Problem requirements
Within the records below, reproduce without change the lines from the line that has "X106817000Y-85429000D03*" through the line that has "X141480000Y-81800000D03*", and only those.

Provided information

+++

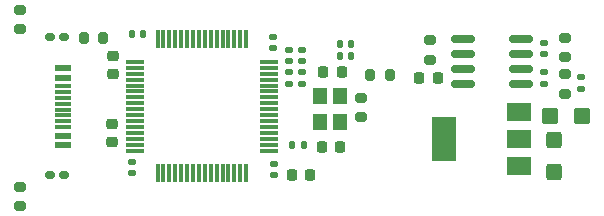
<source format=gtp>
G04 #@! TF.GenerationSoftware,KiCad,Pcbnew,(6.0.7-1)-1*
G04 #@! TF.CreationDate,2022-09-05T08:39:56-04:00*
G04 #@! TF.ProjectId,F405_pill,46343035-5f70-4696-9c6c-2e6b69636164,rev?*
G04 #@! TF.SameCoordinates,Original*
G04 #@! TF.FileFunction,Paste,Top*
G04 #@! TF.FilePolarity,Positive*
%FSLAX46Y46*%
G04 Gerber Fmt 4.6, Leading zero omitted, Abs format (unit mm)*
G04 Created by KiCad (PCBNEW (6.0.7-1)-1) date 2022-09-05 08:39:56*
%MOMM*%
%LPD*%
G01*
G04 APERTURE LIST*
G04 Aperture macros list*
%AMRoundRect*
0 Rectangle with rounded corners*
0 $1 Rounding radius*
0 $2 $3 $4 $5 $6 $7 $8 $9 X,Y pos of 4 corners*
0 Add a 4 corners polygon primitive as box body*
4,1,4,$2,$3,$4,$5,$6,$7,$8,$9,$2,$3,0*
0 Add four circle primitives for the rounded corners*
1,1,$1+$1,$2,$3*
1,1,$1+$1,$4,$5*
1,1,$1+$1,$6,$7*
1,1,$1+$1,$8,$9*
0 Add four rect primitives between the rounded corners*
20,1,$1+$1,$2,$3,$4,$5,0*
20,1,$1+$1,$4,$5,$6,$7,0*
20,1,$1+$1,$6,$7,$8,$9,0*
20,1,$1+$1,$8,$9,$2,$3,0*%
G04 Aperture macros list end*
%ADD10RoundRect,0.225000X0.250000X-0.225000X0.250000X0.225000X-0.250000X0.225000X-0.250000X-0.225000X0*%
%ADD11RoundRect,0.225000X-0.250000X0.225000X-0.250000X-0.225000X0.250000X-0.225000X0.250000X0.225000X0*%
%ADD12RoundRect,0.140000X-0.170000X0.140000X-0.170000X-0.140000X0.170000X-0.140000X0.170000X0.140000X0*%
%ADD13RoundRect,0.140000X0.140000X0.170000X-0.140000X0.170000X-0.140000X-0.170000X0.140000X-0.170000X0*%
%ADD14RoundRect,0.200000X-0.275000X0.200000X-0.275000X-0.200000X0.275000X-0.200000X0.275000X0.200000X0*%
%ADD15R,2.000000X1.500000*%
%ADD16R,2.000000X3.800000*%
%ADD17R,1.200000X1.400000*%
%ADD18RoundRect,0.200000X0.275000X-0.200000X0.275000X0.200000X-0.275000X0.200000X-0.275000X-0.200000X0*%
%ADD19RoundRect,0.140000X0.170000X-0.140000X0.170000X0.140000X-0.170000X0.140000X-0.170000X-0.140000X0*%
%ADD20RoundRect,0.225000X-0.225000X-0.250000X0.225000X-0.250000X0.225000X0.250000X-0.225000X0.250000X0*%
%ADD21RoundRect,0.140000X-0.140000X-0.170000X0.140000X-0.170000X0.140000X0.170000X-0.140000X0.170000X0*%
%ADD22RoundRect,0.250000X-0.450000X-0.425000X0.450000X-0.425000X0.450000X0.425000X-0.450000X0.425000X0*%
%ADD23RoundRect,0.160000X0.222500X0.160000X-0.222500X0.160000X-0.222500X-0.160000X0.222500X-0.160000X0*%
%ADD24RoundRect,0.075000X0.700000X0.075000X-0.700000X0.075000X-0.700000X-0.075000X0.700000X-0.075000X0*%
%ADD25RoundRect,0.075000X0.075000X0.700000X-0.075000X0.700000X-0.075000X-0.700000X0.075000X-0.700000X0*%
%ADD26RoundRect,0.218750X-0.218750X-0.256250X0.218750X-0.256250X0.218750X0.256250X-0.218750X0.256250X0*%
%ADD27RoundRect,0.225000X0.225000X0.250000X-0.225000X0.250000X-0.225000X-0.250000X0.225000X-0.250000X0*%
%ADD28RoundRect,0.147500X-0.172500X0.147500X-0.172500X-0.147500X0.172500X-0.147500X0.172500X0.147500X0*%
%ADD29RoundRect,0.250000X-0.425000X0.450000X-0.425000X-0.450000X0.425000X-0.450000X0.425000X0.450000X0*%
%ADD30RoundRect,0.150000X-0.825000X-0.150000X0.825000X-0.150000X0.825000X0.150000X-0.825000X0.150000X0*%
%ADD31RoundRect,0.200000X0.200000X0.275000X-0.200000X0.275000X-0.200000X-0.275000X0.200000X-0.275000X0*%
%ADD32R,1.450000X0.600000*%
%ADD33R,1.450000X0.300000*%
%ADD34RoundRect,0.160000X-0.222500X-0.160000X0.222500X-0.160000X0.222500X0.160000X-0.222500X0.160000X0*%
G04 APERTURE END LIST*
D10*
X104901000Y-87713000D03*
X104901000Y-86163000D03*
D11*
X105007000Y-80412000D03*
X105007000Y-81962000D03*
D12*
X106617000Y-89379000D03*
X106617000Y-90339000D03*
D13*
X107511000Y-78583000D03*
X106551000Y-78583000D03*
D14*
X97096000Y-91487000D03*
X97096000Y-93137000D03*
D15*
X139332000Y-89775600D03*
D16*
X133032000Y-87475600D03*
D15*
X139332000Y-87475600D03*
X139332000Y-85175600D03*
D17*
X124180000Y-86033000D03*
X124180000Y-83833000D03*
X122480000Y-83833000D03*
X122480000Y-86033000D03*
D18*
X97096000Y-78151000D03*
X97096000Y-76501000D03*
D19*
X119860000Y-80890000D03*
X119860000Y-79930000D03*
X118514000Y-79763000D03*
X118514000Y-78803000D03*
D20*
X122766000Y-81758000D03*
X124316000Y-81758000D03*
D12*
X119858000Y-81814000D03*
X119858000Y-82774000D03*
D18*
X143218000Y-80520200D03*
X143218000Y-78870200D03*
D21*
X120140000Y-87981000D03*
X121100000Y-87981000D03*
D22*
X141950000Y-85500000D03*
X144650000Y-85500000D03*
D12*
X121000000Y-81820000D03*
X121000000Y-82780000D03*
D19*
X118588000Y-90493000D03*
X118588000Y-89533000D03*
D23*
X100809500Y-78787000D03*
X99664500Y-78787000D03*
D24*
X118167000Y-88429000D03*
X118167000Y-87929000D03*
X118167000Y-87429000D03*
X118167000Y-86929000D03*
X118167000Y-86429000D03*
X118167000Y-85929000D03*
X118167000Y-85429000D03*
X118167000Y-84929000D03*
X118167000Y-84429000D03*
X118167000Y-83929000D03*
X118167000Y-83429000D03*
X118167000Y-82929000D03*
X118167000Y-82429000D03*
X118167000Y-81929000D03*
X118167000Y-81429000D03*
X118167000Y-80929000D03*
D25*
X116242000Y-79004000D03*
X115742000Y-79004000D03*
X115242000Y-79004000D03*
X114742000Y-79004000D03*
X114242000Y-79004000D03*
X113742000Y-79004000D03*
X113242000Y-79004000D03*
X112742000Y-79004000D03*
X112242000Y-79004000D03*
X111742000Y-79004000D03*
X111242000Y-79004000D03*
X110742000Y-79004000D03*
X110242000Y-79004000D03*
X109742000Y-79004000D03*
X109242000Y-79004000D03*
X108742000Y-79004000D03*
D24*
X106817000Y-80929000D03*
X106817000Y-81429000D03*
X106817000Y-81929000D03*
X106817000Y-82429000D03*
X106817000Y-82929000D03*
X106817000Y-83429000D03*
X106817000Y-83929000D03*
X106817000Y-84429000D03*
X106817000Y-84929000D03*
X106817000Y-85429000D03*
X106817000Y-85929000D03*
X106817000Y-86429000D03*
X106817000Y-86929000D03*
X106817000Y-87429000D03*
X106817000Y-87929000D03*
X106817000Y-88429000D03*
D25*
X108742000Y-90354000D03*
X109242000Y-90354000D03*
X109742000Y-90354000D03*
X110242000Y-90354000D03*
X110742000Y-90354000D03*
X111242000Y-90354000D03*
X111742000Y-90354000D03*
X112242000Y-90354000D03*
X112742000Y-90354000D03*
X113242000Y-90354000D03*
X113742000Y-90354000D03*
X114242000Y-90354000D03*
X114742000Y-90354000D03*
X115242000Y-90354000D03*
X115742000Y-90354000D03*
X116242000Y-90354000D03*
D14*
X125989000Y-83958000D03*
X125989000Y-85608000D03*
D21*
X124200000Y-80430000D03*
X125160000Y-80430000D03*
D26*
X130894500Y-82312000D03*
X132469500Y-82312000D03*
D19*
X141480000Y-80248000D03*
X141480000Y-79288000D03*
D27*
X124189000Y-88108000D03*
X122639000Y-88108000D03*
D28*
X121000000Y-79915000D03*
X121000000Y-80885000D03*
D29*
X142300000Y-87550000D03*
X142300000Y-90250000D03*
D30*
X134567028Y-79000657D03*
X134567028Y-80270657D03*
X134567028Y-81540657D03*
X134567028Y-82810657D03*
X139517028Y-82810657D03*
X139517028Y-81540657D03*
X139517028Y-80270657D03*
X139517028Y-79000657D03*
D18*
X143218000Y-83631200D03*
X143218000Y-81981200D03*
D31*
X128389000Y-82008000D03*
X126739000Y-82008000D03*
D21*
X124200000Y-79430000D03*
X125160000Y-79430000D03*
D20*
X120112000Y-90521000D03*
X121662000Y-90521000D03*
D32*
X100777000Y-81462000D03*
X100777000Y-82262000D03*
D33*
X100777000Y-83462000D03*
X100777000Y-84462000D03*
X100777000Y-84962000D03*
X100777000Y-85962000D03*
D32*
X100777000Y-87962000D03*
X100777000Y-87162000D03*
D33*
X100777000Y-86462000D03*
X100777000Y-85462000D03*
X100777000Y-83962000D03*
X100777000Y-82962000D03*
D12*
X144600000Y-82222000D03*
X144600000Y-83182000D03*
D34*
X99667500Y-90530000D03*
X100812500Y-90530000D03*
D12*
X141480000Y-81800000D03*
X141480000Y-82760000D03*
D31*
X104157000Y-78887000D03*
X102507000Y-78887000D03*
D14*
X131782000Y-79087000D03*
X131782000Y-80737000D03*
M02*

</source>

+++

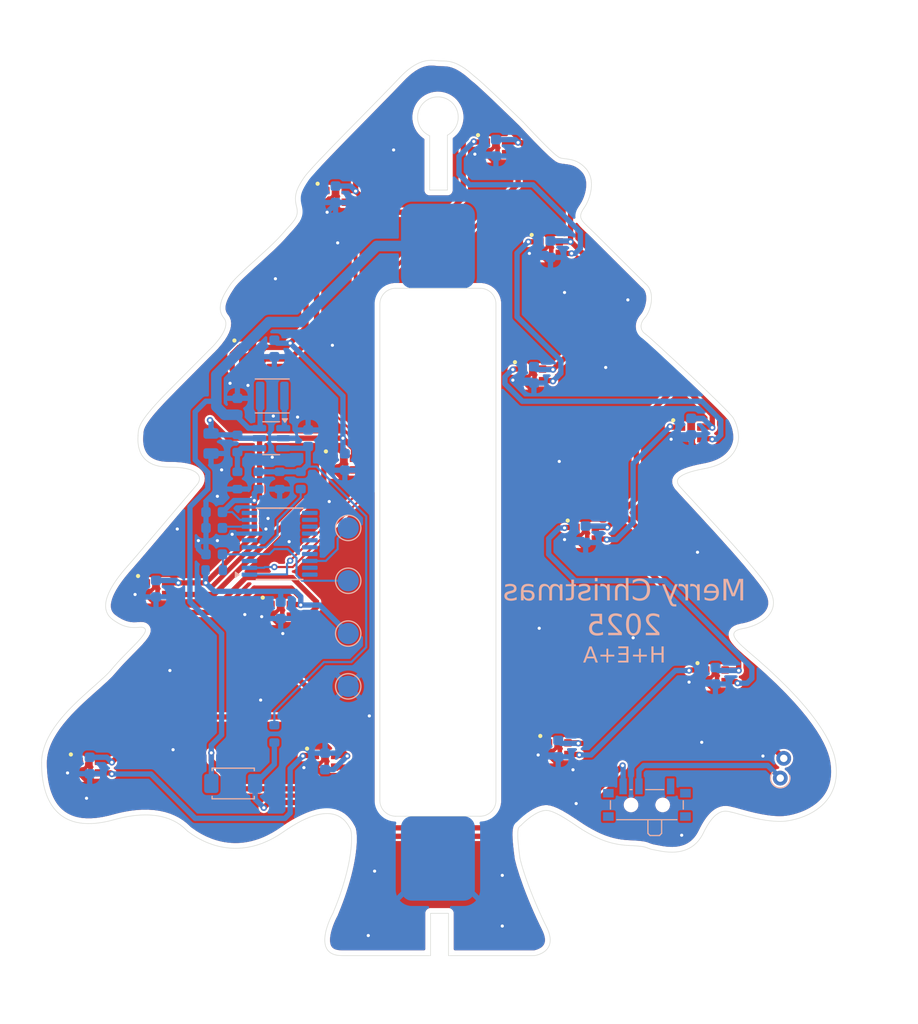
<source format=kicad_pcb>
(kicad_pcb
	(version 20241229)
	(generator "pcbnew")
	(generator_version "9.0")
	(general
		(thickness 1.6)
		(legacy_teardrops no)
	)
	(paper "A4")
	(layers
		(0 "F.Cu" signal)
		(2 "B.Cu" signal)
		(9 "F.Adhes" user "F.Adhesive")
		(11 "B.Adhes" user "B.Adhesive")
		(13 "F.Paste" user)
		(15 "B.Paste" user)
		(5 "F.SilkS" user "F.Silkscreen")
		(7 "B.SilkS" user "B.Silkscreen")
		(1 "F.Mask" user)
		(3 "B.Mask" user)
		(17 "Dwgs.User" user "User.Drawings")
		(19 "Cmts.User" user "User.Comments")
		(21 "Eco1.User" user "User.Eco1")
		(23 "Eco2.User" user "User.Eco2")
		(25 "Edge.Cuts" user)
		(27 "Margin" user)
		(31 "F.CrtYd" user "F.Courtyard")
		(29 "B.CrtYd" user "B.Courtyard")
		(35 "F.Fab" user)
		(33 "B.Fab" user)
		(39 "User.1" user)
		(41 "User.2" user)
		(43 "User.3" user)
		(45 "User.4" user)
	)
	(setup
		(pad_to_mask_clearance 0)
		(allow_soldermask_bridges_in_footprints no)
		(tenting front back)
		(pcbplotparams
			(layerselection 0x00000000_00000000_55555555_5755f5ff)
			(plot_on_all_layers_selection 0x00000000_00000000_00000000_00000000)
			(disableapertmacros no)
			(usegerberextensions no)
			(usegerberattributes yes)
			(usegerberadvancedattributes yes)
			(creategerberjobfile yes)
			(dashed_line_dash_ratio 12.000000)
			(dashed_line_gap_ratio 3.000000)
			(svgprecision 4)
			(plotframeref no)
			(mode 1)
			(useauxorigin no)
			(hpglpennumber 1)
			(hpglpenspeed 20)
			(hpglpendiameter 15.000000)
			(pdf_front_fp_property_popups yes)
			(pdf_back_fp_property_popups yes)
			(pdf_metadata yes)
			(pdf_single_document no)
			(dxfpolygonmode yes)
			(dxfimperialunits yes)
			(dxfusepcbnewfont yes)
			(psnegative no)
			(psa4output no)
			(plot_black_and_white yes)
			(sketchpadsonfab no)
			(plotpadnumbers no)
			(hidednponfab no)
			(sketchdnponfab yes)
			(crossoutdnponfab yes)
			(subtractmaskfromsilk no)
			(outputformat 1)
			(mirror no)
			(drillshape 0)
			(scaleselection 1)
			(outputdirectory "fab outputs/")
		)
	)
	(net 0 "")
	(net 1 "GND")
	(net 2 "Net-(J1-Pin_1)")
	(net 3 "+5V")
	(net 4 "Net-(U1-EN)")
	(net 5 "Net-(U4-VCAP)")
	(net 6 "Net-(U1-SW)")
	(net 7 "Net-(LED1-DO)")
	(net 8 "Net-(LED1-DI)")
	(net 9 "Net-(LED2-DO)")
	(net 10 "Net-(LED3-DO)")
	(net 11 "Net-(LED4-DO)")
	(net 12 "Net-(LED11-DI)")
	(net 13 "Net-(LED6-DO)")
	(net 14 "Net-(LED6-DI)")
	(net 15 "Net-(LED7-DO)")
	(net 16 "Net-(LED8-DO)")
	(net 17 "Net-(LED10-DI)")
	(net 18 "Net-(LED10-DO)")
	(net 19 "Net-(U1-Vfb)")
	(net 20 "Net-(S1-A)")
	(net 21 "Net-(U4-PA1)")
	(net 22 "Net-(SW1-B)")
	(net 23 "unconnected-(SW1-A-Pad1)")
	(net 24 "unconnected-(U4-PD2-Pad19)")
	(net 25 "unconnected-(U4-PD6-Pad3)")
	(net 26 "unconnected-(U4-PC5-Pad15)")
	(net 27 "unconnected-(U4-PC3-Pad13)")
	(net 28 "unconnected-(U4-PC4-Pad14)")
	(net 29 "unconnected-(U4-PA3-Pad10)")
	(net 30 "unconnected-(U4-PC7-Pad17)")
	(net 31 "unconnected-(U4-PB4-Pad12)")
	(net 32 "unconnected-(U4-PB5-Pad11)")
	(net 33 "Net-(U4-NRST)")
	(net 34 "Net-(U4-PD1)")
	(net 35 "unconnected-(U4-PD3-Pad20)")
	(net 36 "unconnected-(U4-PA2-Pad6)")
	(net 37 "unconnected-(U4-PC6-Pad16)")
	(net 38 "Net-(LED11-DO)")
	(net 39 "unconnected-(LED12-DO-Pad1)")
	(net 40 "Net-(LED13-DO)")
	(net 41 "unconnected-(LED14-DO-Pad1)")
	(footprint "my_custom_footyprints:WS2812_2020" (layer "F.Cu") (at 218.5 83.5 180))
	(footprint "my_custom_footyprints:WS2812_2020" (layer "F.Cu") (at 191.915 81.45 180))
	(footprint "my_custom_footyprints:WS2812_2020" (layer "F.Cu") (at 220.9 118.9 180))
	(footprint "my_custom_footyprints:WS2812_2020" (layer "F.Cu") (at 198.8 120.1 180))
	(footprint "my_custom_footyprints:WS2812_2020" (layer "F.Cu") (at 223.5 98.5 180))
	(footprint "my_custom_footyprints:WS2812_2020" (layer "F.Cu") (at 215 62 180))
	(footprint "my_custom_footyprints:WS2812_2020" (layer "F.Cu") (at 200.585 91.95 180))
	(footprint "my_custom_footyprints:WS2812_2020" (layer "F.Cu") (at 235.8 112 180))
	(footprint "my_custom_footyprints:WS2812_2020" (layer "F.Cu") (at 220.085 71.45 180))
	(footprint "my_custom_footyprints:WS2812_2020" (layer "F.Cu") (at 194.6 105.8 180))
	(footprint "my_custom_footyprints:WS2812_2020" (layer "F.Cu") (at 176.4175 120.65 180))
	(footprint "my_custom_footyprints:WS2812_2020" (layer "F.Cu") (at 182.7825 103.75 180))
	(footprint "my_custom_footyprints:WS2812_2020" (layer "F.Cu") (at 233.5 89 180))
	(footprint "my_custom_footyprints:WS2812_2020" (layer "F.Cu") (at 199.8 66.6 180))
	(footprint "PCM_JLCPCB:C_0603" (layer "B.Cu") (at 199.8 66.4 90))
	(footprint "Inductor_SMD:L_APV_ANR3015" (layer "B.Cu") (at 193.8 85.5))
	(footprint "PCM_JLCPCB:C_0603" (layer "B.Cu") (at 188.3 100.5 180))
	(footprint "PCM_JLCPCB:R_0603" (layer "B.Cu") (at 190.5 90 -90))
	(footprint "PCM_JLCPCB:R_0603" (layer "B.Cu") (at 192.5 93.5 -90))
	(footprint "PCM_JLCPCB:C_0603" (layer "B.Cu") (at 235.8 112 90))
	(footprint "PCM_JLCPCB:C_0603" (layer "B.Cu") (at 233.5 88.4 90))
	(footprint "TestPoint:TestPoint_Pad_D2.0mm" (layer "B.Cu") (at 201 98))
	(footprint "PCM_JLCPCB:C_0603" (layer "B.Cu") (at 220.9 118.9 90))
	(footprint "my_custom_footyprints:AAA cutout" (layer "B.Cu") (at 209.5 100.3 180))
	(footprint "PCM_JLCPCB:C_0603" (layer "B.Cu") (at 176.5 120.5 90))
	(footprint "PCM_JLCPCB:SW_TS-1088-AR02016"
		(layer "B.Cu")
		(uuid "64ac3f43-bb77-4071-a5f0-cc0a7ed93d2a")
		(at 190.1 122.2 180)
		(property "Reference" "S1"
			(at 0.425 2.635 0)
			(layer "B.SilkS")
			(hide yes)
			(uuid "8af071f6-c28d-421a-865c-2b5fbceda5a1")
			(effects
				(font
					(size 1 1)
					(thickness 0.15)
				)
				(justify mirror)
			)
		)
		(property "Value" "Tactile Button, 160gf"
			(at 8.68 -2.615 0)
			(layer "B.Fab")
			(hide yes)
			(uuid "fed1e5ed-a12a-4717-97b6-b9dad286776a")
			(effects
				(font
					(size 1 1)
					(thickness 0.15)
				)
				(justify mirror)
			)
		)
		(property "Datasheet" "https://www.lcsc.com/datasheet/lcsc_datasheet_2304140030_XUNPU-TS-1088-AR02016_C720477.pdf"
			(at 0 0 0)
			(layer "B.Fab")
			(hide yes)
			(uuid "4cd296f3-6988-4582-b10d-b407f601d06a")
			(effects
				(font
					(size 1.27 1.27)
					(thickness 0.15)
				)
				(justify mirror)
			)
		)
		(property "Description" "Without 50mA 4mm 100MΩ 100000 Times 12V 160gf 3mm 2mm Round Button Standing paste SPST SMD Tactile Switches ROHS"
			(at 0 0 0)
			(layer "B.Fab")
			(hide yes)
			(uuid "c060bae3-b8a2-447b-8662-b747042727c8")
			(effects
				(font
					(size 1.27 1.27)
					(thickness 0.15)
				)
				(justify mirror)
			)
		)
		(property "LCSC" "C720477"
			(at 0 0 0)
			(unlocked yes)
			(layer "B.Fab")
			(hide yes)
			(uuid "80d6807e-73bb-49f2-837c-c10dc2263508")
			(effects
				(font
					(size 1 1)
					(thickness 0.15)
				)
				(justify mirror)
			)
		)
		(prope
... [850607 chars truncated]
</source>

+++

Result
X106817000Y-85429000D03*
X106817000Y-85929000D03*
X106817000Y-86429000D03*
X106817000Y-86929000D03*
X106817000Y-87429000D03*
X106817000Y-87929000D03*
X106817000Y-88429000D03*
D25*
X108742000Y-90354000D03*
X109242000Y-90354000D03*
X109742000Y-90354000D03*
X110242000Y-90354000D03*
X110742000Y-90354000D03*
X111242000Y-90354000D03*
X111742000Y-90354000D03*
X112242000Y-90354000D03*
X112742000Y-90354000D03*
X113242000Y-90354000D03*
X113742000Y-90354000D03*
X114242000Y-90354000D03*
X114742000Y-90354000D03*
X115242000Y-90354000D03*
X115742000Y-90354000D03*
X116242000Y-90354000D03*
D14*
X125989000Y-83958000D03*
X125989000Y-85608000D03*
D21*
X124200000Y-80430000D03*
X125160000Y-80430000D03*
D26*
X130894500Y-82312000D03*
X132469500Y-82312000D03*
D19*
X141480000Y-80248000D03*
X141480000Y-79288000D03*
D27*
X124189000Y-88108000D03*
X122639000Y-88108000D03*
D28*
X121000000Y-79915000D03*
X121000000Y-80885000D03*
D29*
X142300000Y-87550000D03*
X142300000Y-90250000D03*
D30*
X134567028Y-79000657D03*
X134567028Y-80270657D03*
X134567028Y-81540657D03*
X134567028Y-82810657D03*
X139517028Y-82810657D03*
X139517028Y-81540657D03*
X139517028Y-80270657D03*
X139517028Y-79000657D03*
D18*
X143218000Y-83631200D03*
X143218000Y-81981200D03*
D31*
X128389000Y-82008000D03*
X126739000Y-82008000D03*
D21*
X124200000Y-79430000D03*
X125160000Y-79430000D03*
D20*
X120112000Y-90521000D03*
X121662000Y-90521000D03*
D32*
X100777000Y-81462000D03*
X100777000Y-82262000D03*
D33*
X100777000Y-83462000D03*
X100777000Y-84462000D03*
X100777000Y-84962000D03*
X100777000Y-85962000D03*
D32*
X100777000Y-87962000D03*
X100777000Y-87162000D03*
D33*
X100777000Y-86462000D03*
X100777000Y-85462000D03*
X100777000Y-83962000D03*
X100777000Y-82962000D03*
D12*
X144600000Y-82222000D03*
X144600000Y-83182000D03*
D34*
X99667500Y-90530000D03*
X100812500Y-90530000D03*
D12*
X141480000Y-81800000D03*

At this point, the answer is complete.